In some developed countries, the routinely collected samples at DHI can be examined for detection and identification the presence of the bacterial DNA for some mastitis causing pathogens by real-time PCR. Hence, a question has been raised if the carryover lead to misclassification of cows based on PCR analysis and subsequently, results in unnecessary costs for treatment, culling or repeated sampling of cows. It has been suggested that the correlation between consecutively collected milk samples of cows milked at the same milking unit and milk meter can be regarded as indicator for the presence of carryover. Using a recent PCR technique, the degree of carryover was estimated based on the DNA of Streptococcus agalactiae (S. agalactiae) in the milk samples at three cut-offs for PCR cycle thresholds values (<40, ≤37, and ≤34) and it was 13%, 11%, 9%, respectively [7]. Furthermore, the authors found that the type of correlation was first-order autoregressive which mean that samples collected close in time would be expected to be more correlated than those collected further apart. This implies that a sample taken from truly negative cow without IMI collected after an IMI cow may contain the bacterial DNA simply, as a consequence of cross-contamination and turn out false positive. In the same context, another study reported that carryover may interfere with the accurate diagnosis of IMI with Staphylococcus aureus based on PCR testing [2]. The expected effect of carryover is mainly false positive PCR results, which leads to misdiagnosis of individual cows. Therefore, carryover could be a challenge for the accurate diagnosis of IMI based on PCR tests on milk recording samples and may bias the results, leading to overestimation of the prevalence of infected cows and eventually, overtreatment of false positive cows. It may worth to ensure that the PCR act by amplifying the target DNA for the target bacterial pathogen, meaning that the carryover is estimated based on the detectible amounts of DNA, while estimating the carryover based on milk fat% and florescent tracers/dyes involve no such amplification process where, fat% was used as a volume base for estimation the carryover.

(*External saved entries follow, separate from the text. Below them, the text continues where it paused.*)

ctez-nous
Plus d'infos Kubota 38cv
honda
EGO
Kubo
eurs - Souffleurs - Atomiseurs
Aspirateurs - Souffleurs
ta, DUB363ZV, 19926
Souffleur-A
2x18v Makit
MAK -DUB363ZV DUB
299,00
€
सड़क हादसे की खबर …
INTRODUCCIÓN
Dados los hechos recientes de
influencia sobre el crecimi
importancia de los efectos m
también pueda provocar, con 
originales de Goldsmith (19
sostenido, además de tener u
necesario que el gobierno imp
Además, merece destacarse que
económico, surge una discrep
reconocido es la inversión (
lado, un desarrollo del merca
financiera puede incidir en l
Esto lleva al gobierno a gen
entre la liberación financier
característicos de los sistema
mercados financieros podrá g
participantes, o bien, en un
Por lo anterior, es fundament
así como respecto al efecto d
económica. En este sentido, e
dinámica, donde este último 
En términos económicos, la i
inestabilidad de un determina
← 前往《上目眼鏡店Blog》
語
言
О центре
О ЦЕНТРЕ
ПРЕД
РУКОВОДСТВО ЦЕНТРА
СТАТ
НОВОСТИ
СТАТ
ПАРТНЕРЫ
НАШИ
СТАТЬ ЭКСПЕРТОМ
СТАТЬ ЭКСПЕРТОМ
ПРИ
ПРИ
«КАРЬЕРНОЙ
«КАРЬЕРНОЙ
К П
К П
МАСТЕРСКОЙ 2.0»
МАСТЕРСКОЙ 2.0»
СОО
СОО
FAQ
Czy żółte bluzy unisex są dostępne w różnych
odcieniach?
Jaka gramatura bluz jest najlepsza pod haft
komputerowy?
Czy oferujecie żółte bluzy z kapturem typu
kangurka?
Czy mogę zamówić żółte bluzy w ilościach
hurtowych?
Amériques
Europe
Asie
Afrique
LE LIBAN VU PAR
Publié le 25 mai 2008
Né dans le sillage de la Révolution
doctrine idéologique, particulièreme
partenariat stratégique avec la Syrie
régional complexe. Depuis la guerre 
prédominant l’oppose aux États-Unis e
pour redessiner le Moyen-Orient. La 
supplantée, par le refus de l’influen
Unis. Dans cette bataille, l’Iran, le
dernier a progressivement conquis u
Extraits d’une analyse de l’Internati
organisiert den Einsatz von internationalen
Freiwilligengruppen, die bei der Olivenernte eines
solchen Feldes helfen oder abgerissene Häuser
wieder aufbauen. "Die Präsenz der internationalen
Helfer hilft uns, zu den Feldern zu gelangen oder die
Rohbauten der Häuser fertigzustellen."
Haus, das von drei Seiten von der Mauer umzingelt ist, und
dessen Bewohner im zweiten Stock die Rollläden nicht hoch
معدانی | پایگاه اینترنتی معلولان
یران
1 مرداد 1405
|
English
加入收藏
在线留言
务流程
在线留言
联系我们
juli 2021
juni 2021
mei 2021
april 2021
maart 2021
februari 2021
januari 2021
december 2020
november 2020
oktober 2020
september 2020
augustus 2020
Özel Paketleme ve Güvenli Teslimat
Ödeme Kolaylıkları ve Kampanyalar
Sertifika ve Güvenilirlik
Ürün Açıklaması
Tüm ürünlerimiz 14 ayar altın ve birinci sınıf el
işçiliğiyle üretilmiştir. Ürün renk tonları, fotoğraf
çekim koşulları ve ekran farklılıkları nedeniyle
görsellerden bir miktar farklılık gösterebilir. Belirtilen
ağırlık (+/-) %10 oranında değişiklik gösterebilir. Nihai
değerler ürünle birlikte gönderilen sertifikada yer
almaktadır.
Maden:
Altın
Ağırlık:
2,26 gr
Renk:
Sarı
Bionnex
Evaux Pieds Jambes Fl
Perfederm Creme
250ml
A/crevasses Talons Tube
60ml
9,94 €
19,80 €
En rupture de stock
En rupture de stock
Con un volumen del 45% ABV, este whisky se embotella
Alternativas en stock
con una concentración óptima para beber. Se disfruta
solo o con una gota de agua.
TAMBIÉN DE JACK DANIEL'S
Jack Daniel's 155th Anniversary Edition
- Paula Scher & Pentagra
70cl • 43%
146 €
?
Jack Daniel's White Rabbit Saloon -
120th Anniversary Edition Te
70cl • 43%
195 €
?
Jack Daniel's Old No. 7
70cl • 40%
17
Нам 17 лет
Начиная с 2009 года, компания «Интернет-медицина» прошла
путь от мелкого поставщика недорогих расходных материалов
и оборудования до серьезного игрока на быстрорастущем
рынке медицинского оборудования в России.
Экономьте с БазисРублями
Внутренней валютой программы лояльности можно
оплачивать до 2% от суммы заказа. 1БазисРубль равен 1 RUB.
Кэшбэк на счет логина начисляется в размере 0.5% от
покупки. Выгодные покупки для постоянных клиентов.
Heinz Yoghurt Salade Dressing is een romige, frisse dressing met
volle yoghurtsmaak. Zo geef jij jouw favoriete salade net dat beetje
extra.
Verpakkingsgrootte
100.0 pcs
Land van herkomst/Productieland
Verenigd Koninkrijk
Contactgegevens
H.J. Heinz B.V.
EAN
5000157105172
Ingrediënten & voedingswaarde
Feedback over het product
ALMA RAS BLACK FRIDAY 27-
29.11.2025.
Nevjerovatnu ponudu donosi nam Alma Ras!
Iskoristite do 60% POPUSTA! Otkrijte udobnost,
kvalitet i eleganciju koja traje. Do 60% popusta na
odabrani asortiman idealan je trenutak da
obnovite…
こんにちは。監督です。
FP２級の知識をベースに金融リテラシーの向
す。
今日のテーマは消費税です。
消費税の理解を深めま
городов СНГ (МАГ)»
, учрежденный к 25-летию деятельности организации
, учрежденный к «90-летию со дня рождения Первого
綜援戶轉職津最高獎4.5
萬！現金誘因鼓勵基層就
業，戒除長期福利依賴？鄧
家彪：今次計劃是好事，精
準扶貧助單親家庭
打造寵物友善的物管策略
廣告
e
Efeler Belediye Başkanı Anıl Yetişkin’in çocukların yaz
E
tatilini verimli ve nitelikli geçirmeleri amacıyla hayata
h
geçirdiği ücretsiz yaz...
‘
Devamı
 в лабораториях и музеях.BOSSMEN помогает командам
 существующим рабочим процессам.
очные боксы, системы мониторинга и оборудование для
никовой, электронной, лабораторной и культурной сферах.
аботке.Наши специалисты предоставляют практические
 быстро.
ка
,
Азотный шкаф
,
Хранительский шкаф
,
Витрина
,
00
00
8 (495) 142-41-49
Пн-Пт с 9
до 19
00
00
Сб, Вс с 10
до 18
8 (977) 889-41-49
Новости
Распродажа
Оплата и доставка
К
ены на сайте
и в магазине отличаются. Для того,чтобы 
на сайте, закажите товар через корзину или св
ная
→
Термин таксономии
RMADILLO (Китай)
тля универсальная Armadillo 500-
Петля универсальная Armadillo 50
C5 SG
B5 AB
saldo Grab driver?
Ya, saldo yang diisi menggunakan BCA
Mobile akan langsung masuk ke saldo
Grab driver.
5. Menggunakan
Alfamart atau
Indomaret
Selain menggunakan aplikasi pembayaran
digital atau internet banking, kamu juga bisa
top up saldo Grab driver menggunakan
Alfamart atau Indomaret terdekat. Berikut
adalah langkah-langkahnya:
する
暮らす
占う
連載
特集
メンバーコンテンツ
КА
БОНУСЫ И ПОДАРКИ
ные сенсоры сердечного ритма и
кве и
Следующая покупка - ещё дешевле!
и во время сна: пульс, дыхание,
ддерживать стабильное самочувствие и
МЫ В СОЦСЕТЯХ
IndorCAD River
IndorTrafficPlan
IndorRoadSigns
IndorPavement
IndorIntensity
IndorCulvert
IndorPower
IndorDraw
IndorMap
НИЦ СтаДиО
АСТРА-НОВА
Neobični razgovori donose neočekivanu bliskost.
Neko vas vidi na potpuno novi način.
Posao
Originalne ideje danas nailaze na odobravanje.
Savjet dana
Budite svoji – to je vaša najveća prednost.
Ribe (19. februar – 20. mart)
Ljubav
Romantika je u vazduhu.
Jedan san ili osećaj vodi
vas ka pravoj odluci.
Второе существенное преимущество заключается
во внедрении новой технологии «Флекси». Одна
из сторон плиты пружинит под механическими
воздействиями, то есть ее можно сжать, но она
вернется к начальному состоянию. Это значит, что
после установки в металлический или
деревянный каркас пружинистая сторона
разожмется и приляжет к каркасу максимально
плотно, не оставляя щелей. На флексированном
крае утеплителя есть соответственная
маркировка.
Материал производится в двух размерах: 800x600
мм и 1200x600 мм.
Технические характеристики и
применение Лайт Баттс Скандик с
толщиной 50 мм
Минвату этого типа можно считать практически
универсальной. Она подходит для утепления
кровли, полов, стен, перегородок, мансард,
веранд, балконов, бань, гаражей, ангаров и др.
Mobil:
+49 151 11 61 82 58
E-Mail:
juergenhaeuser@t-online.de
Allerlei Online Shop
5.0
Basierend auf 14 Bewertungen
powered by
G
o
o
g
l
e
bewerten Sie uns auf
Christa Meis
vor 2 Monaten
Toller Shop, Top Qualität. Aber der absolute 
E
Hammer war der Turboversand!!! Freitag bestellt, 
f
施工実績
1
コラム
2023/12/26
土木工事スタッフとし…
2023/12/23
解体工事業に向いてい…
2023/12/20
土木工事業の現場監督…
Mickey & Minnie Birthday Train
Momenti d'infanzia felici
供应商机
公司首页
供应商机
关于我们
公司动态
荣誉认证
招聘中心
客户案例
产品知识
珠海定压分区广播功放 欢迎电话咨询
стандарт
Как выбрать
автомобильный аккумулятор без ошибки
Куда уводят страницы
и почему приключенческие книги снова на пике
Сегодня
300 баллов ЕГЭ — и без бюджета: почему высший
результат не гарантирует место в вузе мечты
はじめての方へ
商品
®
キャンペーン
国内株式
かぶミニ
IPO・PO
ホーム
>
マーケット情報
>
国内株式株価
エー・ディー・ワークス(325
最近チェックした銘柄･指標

In conclusion, carryover in terms of correlation between cows milked at the same milking unit may lead to false positive PCR test results for some bacterial pathogens causing IMI such as S. agalactiae. However, PCR test result is only one piece of information that must be interpreted in the context of all of the other information available about the cow such as milking order and results of other IMI indicators (e.g., SCC and California Mastitis Test) for supporting the accuracy of the decision-making with treatment, culling or resampling.